[Required work] A verbatim copy of all entries is the expected output.

* * *

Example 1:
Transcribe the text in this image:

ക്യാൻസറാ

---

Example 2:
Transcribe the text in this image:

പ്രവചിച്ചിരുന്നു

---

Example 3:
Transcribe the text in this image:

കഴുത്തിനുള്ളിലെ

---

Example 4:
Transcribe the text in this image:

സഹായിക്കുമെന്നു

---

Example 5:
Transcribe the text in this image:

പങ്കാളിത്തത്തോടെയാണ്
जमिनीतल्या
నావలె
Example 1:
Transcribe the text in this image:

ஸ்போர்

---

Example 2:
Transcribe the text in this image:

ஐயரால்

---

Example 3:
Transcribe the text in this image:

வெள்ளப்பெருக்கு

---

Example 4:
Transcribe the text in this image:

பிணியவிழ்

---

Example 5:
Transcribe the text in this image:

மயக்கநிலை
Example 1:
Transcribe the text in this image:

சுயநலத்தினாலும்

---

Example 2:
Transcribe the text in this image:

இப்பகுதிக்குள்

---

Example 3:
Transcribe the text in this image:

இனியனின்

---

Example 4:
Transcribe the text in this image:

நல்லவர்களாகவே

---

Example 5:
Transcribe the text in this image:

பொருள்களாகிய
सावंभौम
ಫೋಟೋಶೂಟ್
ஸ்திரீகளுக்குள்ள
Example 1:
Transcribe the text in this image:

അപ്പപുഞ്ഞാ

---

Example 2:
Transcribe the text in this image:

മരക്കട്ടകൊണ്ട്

* * *

[Reply to the exercise]
Example 1:
Transcribe the text in this image:

ക്യാൻസറാ

---

Example 2:
Transcribe the text in this image:

പ്രവചിച്ചിരുന്നു

---

Example 3:
Transcribe the text in this image:

കഴുത്തിനുള്ളിലെ

---

Example 4:
Transcribe the text in this image:

സഹായിക്കുമെന്നു

---

Example 5:
Transcribe the text in this image:

പങ്കാളിത്തത്തോടെയാണ്
जमिनीतल्या
నావలె
Example 1:
Transcribe the text in this image:

ஸ்போர்

---

Example 2:
Transcribe the text in this image:

ஐயரால்

---

Example 3:
Transcribe the text in this image:

வெள்ளப்பெருக்கு

---

Example 4:
Transcribe the text in this image:

பிணியவிழ்

---

Example 5:
Transcribe the text in this image:

மயக்கநிலை
Example 1:
Transcribe the text in this image:

சுயநலத்தினாலும்

---

Example 2:
Transcribe the text in this image:

இப்பகுதிக்குள்

---

Example 3:
Transcribe the text in this image:

இனியனின்

---

Example 4:
Transcribe the text in this image:

நல்லவர்களாகவே

---

Example 5:
Transcribe the text in this image:

பொருள்களாகிய
सावंभौम
ಫೋಟೋಶೂಟ್
ஸ்திரீகளுக்குள்ள
Example 1:
Transcribe the text in this image:

അപ്പപുഞ്ഞാ

---

Example 2:
Transcribe the text in this image:

മരക്കട്ടകൊണ്ട്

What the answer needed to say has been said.